§ **What you should do**
Print the data below exactly, but only the lines from the one containing "vfov_deg: 26.0" down to the one containing "focal_mm: 52", inclusive.

§ **Given data**
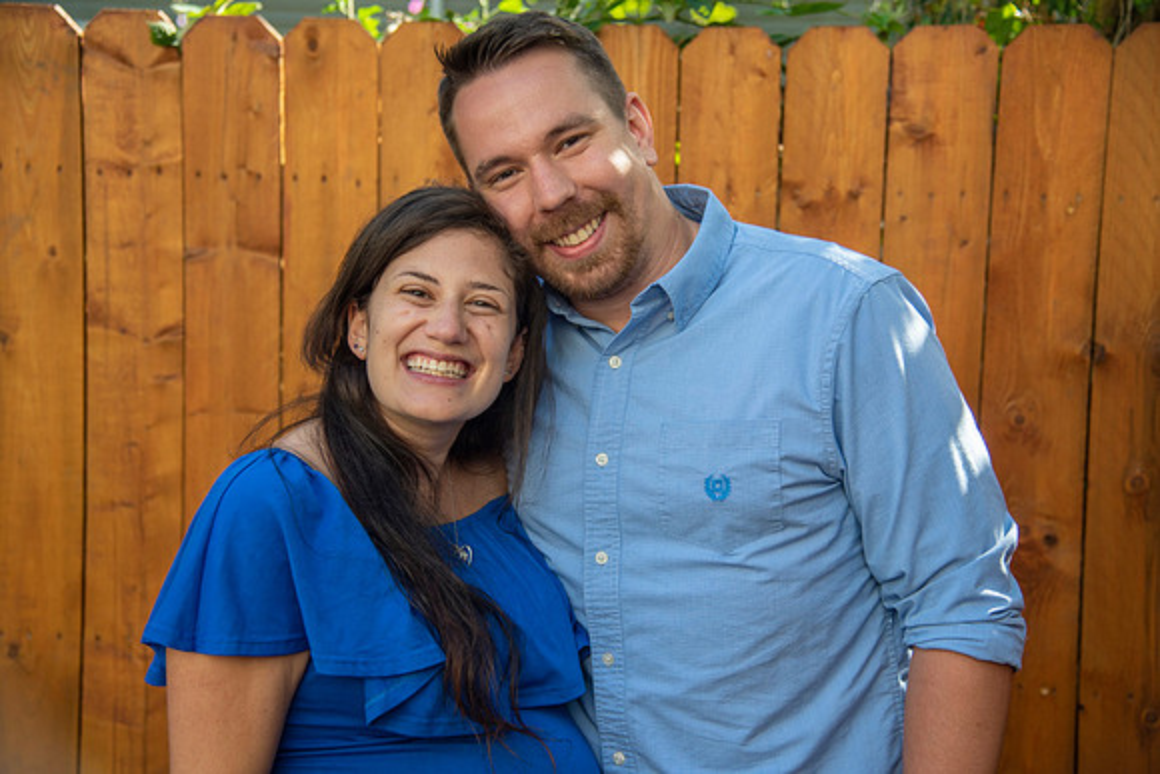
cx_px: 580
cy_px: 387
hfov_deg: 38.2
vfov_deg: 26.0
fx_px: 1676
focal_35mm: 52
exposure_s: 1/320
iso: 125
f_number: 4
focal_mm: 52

* * *

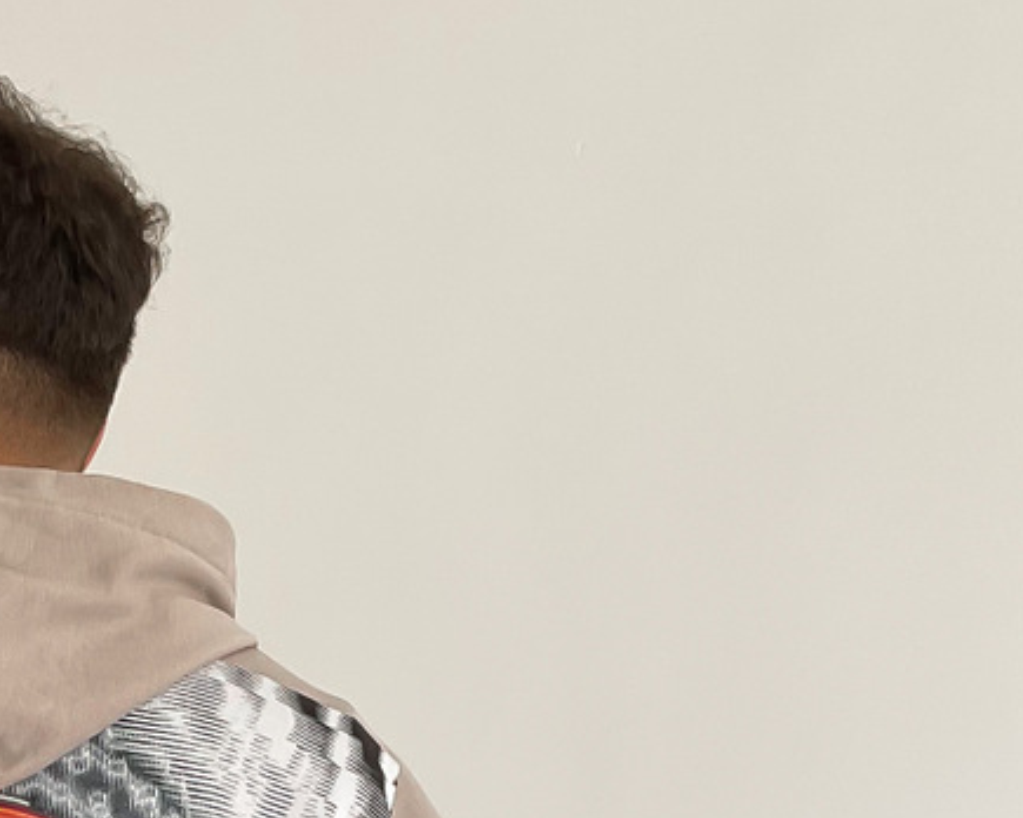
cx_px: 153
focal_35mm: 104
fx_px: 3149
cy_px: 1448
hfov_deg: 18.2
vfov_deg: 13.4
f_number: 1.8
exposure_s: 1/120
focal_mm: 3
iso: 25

§ **Result for this task**
vfov_deg: 26.0
fx_px: 1676
focal_35mm: 52
exposure_s: 1/320
iso: 125
f_number: 4
focal_mm: 52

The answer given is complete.